Lei, la squadra, fa la preziosa, si nega e si offre a corrente alterna, seguendo le fortune del momento, ma sempre cercando di trarne il massimo dei benefici.
L’altro, ahimè impersonato da loschi figuri che con la sana passione tifosa nulla hanno a che fare, cerca di mettersi in mezzo e talvolta, anzi, sovente ci riesce.

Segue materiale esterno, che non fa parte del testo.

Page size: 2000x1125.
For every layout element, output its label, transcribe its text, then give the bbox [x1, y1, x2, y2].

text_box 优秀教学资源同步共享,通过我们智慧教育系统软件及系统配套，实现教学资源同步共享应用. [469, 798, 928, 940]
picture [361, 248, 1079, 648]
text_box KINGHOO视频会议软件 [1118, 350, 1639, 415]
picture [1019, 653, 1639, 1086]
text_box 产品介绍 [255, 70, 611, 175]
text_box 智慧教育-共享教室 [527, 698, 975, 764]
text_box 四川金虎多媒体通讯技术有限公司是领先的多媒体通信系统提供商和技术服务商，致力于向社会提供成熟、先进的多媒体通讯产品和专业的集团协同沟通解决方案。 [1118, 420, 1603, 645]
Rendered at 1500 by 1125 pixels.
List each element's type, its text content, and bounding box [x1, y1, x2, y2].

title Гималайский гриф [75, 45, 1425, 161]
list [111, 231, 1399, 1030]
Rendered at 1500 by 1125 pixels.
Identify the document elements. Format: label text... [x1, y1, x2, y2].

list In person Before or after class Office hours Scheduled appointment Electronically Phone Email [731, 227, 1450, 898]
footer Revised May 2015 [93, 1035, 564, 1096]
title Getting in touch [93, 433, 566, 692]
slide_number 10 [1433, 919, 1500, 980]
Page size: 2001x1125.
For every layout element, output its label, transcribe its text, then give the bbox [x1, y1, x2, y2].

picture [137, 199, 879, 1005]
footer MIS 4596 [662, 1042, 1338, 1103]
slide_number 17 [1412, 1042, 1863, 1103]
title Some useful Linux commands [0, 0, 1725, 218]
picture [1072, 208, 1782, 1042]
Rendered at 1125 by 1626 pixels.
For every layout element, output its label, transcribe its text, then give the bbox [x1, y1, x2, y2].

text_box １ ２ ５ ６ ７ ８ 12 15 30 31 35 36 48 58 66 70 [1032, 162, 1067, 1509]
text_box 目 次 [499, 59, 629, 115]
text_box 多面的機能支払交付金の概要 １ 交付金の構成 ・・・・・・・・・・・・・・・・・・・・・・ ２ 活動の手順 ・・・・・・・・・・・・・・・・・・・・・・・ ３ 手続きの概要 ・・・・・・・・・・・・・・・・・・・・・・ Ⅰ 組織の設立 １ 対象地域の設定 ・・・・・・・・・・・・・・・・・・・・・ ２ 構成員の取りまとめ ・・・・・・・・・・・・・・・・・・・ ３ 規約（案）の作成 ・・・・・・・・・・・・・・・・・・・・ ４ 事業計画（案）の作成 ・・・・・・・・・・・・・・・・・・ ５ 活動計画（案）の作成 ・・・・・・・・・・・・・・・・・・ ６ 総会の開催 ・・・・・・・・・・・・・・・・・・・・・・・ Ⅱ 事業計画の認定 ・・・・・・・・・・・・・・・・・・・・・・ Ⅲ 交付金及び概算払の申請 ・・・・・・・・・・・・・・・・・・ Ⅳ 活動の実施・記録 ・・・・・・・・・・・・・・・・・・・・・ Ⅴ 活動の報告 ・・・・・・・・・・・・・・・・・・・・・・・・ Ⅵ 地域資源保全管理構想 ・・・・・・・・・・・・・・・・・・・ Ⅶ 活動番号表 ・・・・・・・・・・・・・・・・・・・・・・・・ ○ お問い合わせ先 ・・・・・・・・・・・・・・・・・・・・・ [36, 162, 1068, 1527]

Purtroppo le cronache sono infarcite di episodi di delinquenza affiancati a tentativi di trarre illeciti guadagni tramite il bagarinaggio, il controllo dello spaccio di stupefacenti e l’ottenimento di favori e denari, in cui molte società di ogni latitudine si trovano coinvolte. Recentemente in questo ménage a tre si sono inserite anche le televisioni e gli sponsor, che con i diritti televisivi e le sponsorizzazioni pubblicitarie a sei zeri, hanno ingigantito il giro di denaro e fatto lievitare l’interesse -sia lecito che illecito – verso questo mare di soldi, svilendo lo sport ed i tifosi, ridotti il primo a macchina da soldi, i secondi a vacche da mungere.
Il Covid-19 ha bloccato tutte le attività non solo sportive, e come era prevedibile, i contagi sono arrivati anche nel calcio giocato. Attualmente si sta cercando di trovare una soluzione su come gestire il Campionato e come farlo proseguire, nessuna proposta è perfetta … Tu cosa faresti?
Mi inorridisce pensare che si pensi a una ripresa, subordinata a tutta una serie di indispensabili controlli sanitari degli atleti e di tutti gli altri soggetti che gravitano attorno ad una squadra di calcio. Inevitabilmente si deve passare attraverso l’effettuazione di un numero considerevole di tamponi: quegli stessi tamponi che al personale sanitario, impegnato in prima linea per salvare le nostre vite e che ha già lasciato sul terreno di battaglia oltre cento morti, vengono negati o centellinati.
Credo sia indecente e inaccettabile, per una società che si reputa civile. Altri Paesi hanno preso la decisone sensata, di chiudere il campionato. Credo che anche noi si debba seguire questa strada, per rispetto alle vittime e a tutti quelli che soffrono e soffriranno.